Recently we had an issue at our office where mail was not properly routing to the different regional Exchange servers and mail was not being sent or received as queues were just building. The routing is done over the Internet through Virtual Private Network (VPN) connections.
I was asked to take a look at the network to determine if it was a network issue. I first asked a few questions just to determine the topology and how I can determine what might be happening, but not before I asked if there were any changes to any of the network or system elements – Firewall, Routers, Switches, OS or Application. I was told there were no changes, so I pulled out my trusty network protocol analyser – Network Instruments Observer ® – and hooked it up to a mirror port to the one going to the Exchange server.
After several hours of looking at the traffic, I could find no evidence of network issues. While there were TCP retransmissions, there were not enough to say that the network itself was causing the issue. In fact, what was evident was application layer errors (as opposed to errors at the transport layer and lower). So we started to look at the Exchange configuration; however, no changes were made to the configuration, or so they said.
Microsoft was later called in, who, after some troubleshooting, said that it was the network and had our IT guys making changes to MTU sizes and other things. For a while I started to doubt myself and my abilities to troubleshoot the network.

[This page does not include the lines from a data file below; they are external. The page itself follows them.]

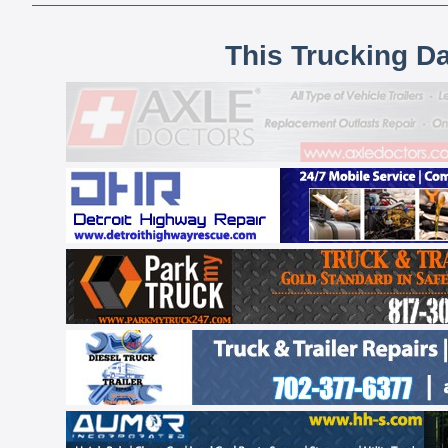
This Trucking D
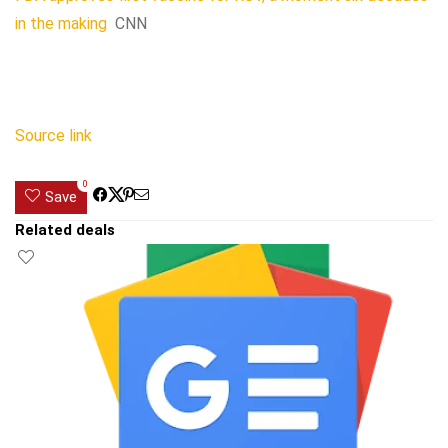
in the making
CNN
Source link
0
Save
Related deals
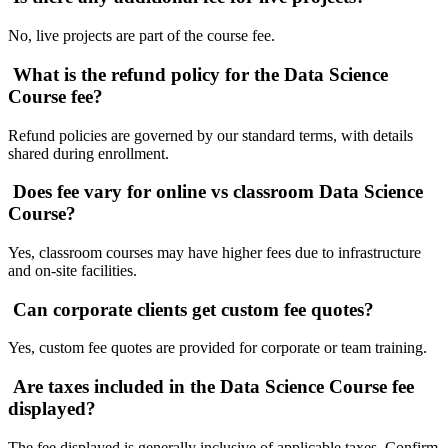
No, live projects are part of the course fee.
What is the refund policy for the Data Science
Course fee?
Refund policies are governed by our standard terms, with details
shared during enrollment.
Does fee vary for online vs classroom Data Science
Course?
Yes, classroom courses may have higher fees due to infrastructure
and on-site facilities.
Can corporate clients get custom fee quotes?
Yes, custom fee quotes are provided for corporate or team training.
Are taxes included in the Data Science Course fee
displayed?
The fee displayed is generally inclusive of applicable taxes. Confirm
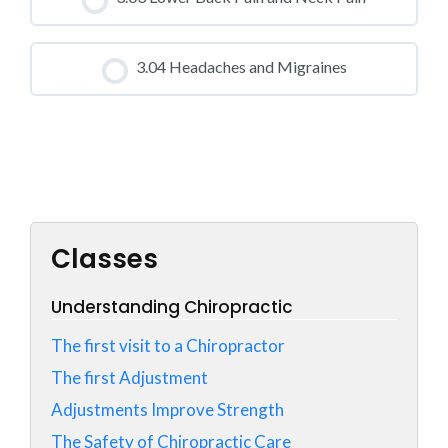
0% COMPLETE
0/0 Steps
CLASS PROGRESS
3.04 Headaches and Migraines
0% COMPLETE
0/0 Steps
CLASS PROGRESS
0% COMPLETE
0/0 Steps
Classes
Understanding Chiropractic
The first visit to a Chiropractor
The first Adjustment
Adjustments Improve Strength
The Safety of Chiropractic Care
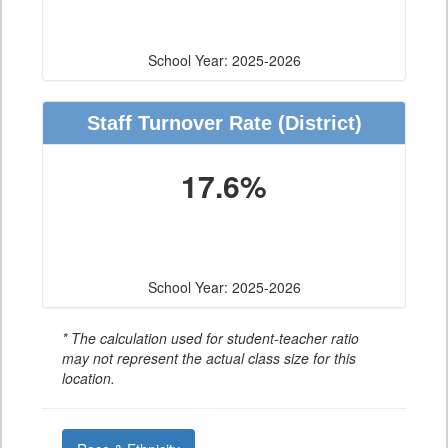
School Year: 2025-2026
Staff Turnover Rate
(District)
17.6%
School Year: 2025-2026
* The calculation used for student-teacher ratio
may not represent the actual class size for this
location.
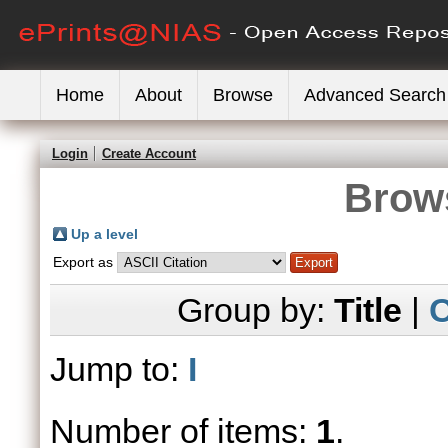
Home
About
Browse
Advanced Search
Login
Create Account
Brows
Up a level
Export as
Group by:
Title
|
C
Jump to:
I
Number of items:
1
.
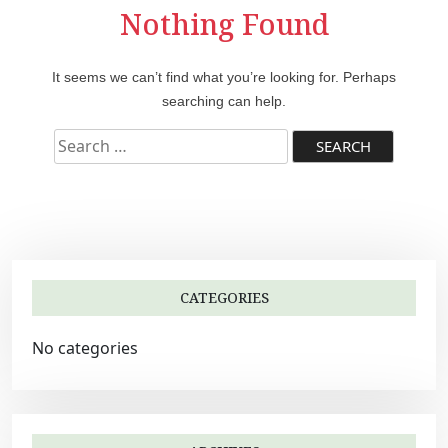
Nothing Found
It seems we can’t find what you’re looking for. Perhaps
searching can help.
S
e
a
r
c
h
f
CATEGORIES
o
r
No categories
:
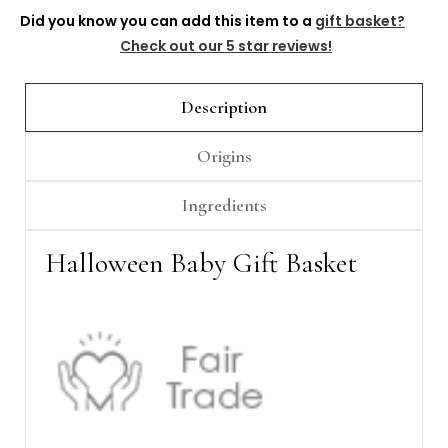
Γ
Did you know you can add this item to a
gift basket?
Check out our 5 star reviews!
Description
Origins
Ingredients
Halloween Baby Gift Basket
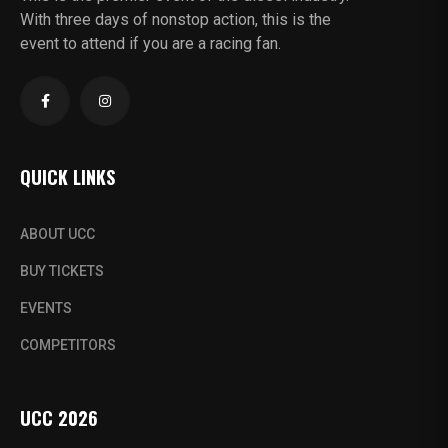
With three days of nonstop action, this is the
event to attend if you are a racing fan.
QUICK LINKS
ABOUT UCC
BUY TICKETS
EVENTS
COMPETITORS
UCC 2026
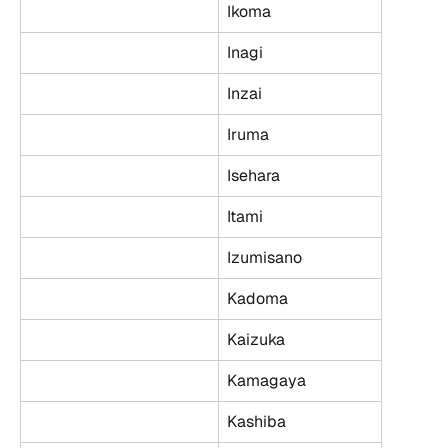
Ikoma
Inagi
Inzai
Iruma
Isehara
Itami
Izumisano
Kadoma
Kaizuka
Kamagaya
Kashiba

Try as they may, Microsoft could not resolve the issue. Somewhere during the process, they then disabled Smart Defense on the Checkpoint ® firewall and voila, everything started to work. So it wasn’t the network. It turned out that Smart Defense auto-update feature downloaded an update that caused the entire issue.
So what did we learn from all this.
- Automatic update is a bad idea for mission critical systems.
- Always check properly to determine if there were any changes to the system. A proper change management process is important.
- Always check every component. It is not always the network.
You always find that users complain that the network is slow or has problems when there is problem with mail, printing and especially the Internet. The most important skill to have for the IT industry, especially the service industry, is troubleshooting skills.
I find it easier to troubleshoot using the OSI Layers starting from the physical layer and moving to the application layer, ruling out each one as you go. But that is of course if you really have no idea of what the problem with be, so depending on the problem, it could be best to start from the top down.